Lens and sensor parameters
BEGIN

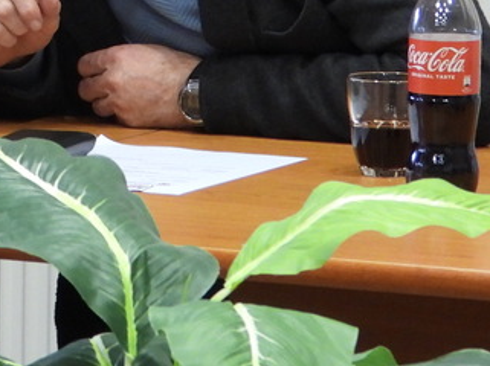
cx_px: -131
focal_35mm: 468
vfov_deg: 3.2
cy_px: -204
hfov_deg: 4.2
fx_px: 6617
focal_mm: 22.5
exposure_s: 1/15
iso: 400
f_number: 4
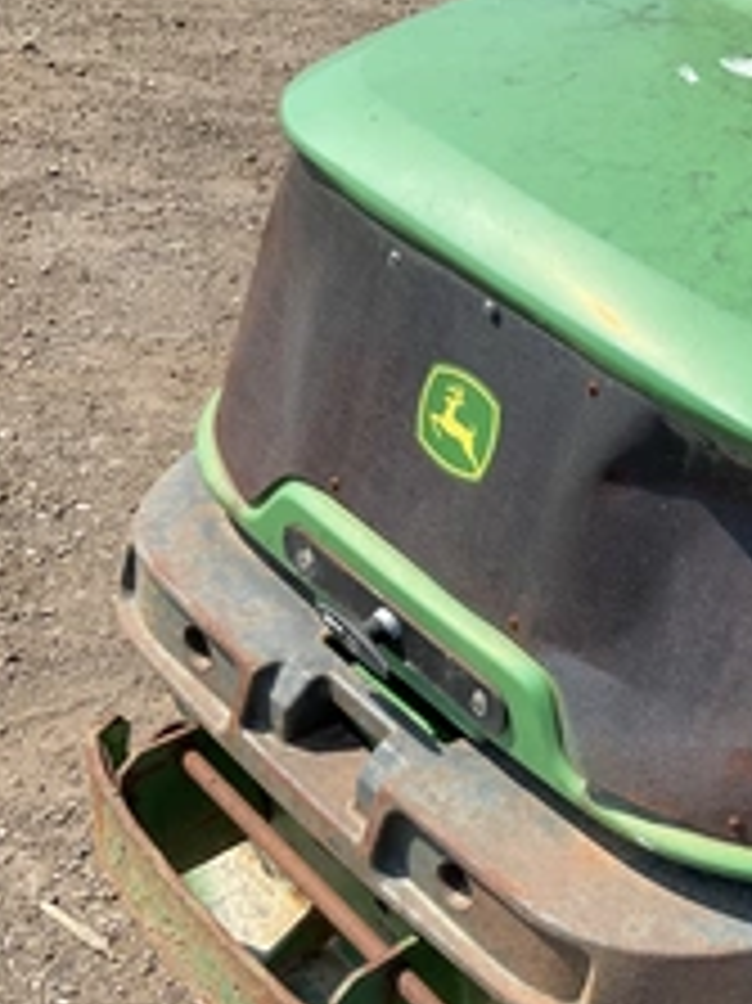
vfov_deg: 36.8
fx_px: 1508
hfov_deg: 26.7
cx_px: 725
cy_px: 567
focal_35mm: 52
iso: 25
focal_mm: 3
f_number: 1.8
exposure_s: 1/869
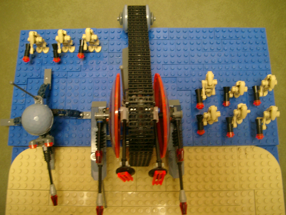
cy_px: 108
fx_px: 306
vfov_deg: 38.7
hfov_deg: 50.1
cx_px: 143
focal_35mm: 37
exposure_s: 1/20
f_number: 2.6
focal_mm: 7.6
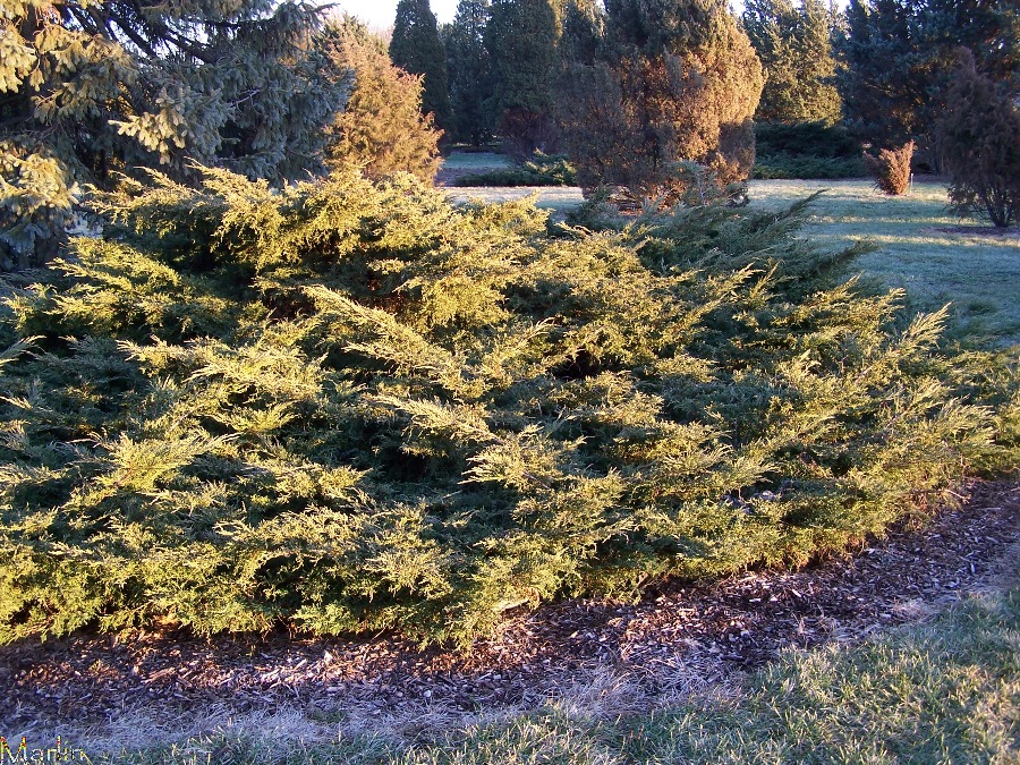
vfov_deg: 37.7
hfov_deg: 49.0
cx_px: 510
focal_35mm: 38
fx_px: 1120
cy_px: 382
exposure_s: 1/40
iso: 80
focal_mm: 6.3
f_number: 2.8
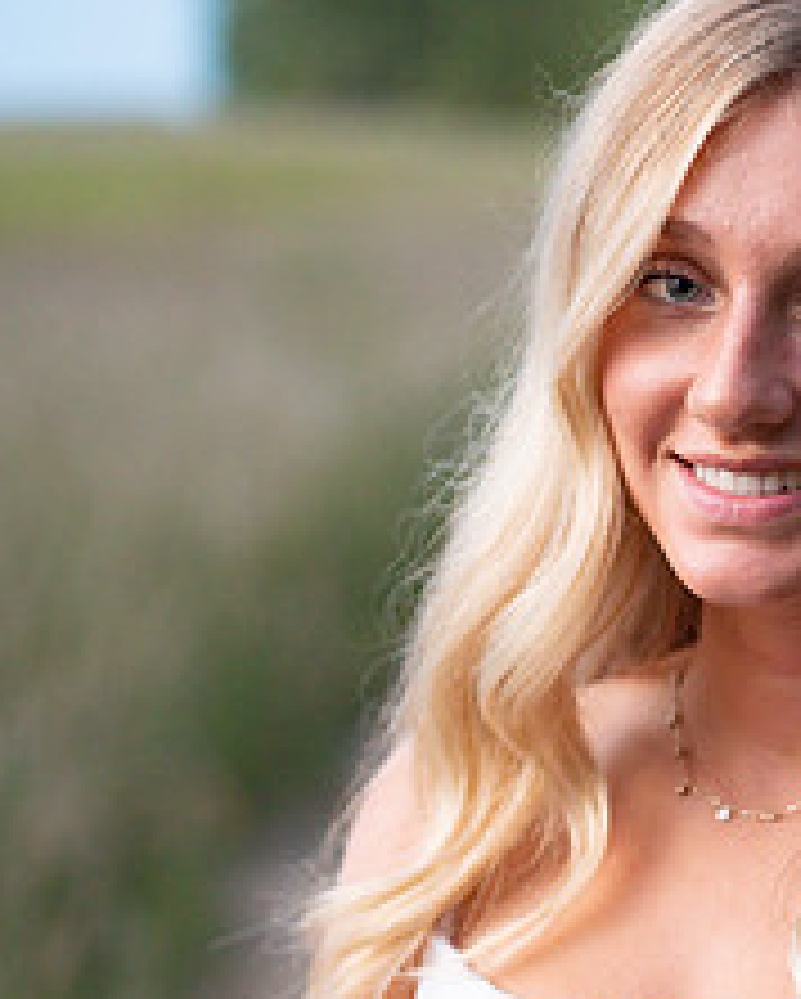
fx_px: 5031
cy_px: 778
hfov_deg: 9.1
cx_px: 749
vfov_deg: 11.3
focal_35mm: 170
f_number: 1.6
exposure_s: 1/500
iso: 800
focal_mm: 43
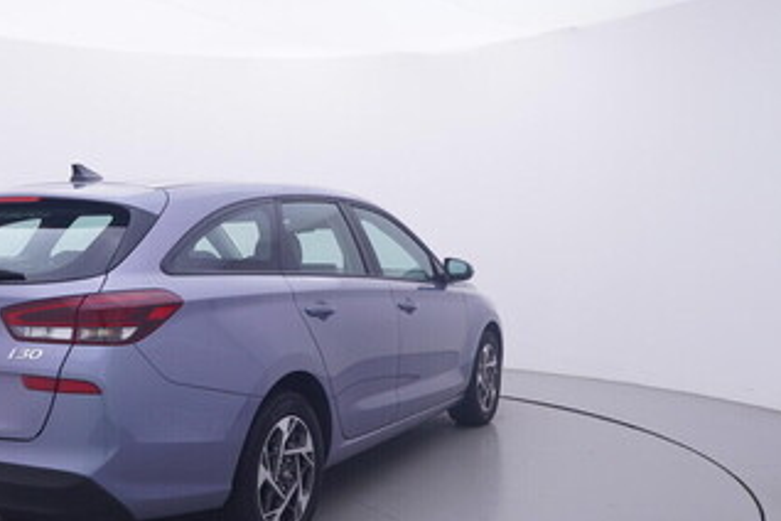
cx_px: 269
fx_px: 843
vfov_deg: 34.3
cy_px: 286
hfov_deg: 49.0
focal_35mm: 39
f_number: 5
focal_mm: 15
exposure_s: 1/80
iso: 200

END

▸ Problem description
Every record above must reappear exactly in the answer, minus its pictures.

▸ Result of this exercise
cx_px: -131
focal_35mm: 468
vfov_deg: 3.2
cy_px: -204
hfov_deg: 4.2
fx_px: 6617
focal_mm: 22.5
exposure_s: 1/15
iso: 400
f_number: 4
vfov_deg: 36.8
fx_px: 1508
hfov_deg: 26.7
cx_px: 725
cy_px: 567
focal_35mm: 52
iso: 25
focal_mm: 3
f_number: 1.8
exposure_s: 1/869
cy_px: 108
fx_px: 306
vfov_deg: 38.7
hfov_deg: 50.1
cx_px: 143
focal_35mm: 37
exposure_s: 1/20
f_number: 2.6
focal_mm: 7.6
vfov_deg: 37.7
hfov_deg: 49.0
cx_px: 510
focal_35mm: 38
fx_px: 1120
cy_px: 382
exposure_s: 1/40
iso: 80
focal_mm: 6.3
f_number: 2.8
fx_px: 5031
cy_px: 778
hfov_deg: 9.1
cx_px: 749
vfov_deg: 11.3
focal_35mm: 170
f_number: 1.6
exposure_s: 1/500
iso: 800
focal_mm: 43
cx_px: 269
fx_px: 843
vfov_deg: 34.3
cy_px: 286
hfov_deg: 49.0
focal_35mm: 39
f_number: 5
focal_mm: 15
exposure_s: 1/80
iso: 200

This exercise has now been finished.